## Directions for this task
For this exercise, repeat the records below exactly as written.

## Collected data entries
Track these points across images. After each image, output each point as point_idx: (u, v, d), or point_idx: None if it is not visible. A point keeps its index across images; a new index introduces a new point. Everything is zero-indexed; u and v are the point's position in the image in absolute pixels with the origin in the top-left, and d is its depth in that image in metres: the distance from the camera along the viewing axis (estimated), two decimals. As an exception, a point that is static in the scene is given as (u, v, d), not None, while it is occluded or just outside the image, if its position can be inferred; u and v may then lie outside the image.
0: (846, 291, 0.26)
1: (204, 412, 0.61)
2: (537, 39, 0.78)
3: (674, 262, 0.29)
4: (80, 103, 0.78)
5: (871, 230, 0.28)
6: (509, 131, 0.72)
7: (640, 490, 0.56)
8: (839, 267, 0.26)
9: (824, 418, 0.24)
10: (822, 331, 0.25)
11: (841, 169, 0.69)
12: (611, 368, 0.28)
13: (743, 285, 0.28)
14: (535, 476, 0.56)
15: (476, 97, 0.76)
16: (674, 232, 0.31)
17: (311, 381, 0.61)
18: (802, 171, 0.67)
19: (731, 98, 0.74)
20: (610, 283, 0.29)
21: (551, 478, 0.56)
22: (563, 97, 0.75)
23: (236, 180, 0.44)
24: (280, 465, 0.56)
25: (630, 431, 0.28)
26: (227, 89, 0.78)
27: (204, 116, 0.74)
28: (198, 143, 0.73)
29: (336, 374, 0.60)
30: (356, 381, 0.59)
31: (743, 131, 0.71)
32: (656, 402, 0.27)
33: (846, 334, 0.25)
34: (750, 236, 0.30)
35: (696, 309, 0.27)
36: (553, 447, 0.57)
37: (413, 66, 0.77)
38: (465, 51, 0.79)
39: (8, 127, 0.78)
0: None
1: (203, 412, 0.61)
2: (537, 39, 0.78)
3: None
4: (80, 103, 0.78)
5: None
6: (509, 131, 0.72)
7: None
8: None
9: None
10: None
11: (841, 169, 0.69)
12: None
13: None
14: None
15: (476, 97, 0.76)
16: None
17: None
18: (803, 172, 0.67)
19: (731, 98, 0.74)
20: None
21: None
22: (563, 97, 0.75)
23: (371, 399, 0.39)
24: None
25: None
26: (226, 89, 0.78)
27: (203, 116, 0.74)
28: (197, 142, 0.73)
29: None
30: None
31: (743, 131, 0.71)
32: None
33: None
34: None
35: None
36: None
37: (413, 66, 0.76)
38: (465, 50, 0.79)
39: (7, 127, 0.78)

## Task solution
Track these points across images. After each image, output each point as point_idx: (u, v, d), or point_idx: None if it is not visible. A point keeps its index across images; a new index introduces a new point. Everything is zero-indexed; u and v are the point's position in the image in absolute pixels with the origin in the top-left, and d is its depth in that image in metres: the distance from the camera along the viewing axis (estimated), two decimals. As an exception, a point that is static in the scene is given as (u, v, d), not None, while it is occluded or just outside the image, if its position can be inferred; u and v may then lie outside the image.
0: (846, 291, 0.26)
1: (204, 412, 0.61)
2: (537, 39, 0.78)
3: (674, 262, 0.29)
4: (80, 103, 0.78)
5: (871, 230, 0.28)
6: (509, 131, 0.72)
7: (640, 490, 0.56)
8: (839, 267, 0.26)
9: (824, 418, 0.24)
10: (822, 331, 0.25)
11: (841, 169, 0.69)
12: (611, 368, 0.28)
13: (743, 285, 0.28)
14: (535, 476, 0.56)
15: (476, 97, 0.76)
16: (674, 232, 0.31)
17: (311, 381, 0.61)
18: (802, 171, 0.67)
19: (731, 98, 0.74)
20: (610, 283, 0.29)
21: (551, 478, 0.56)
22: (563, 97, 0.75)
23: (236, 180, 0.44)
24: (280, 465, 0.56)
25: (630, 431, 0.28)
26: (227, 89, 0.78)
27: (204, 116, 0.74)
28: (198, 143, 0.73)
29: (336, 374, 0.60)
30: (356, 381, 0.59)
31: (743, 131, 0.71)
32: (656, 402, 0.27)
33: (846, 334, 0.25)
34: (750, 236, 0.30)
35: (696, 309, 0.27)
36: (553, 447, 0.57)
37: (413, 66, 0.77)
38: (465, 51, 0.79)
39: (8, 127, 0.78)
0: None
1: (203, 412, 0.61)
2: (537, 39, 0.78)
3: None
4: (80, 103, 0.78)
5: None
6: (509, 131, 0.72)
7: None
8: None
9: None
10: None
11: (841, 169, 0.69)
12: None
13: None
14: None
15: (476, 97, 0.76)
16: None
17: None
18: (803, 172, 0.67)
19: (731, 98, 0.74)
20: None
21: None
22: (563, 97, 0.75)
23: (371, 399, 0.39)
24: None
25: None
26: (226, 89, 0.78)
27: (203, 116, 0.74)
28: (197, 142, 0.73)
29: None
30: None
31: (743, 131, 0.71)
32: None
33: None
34: None
35: None
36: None
37: (413, 66, 0.76)
38: (465, 50, 0.79)
39: (7, 127, 0.78)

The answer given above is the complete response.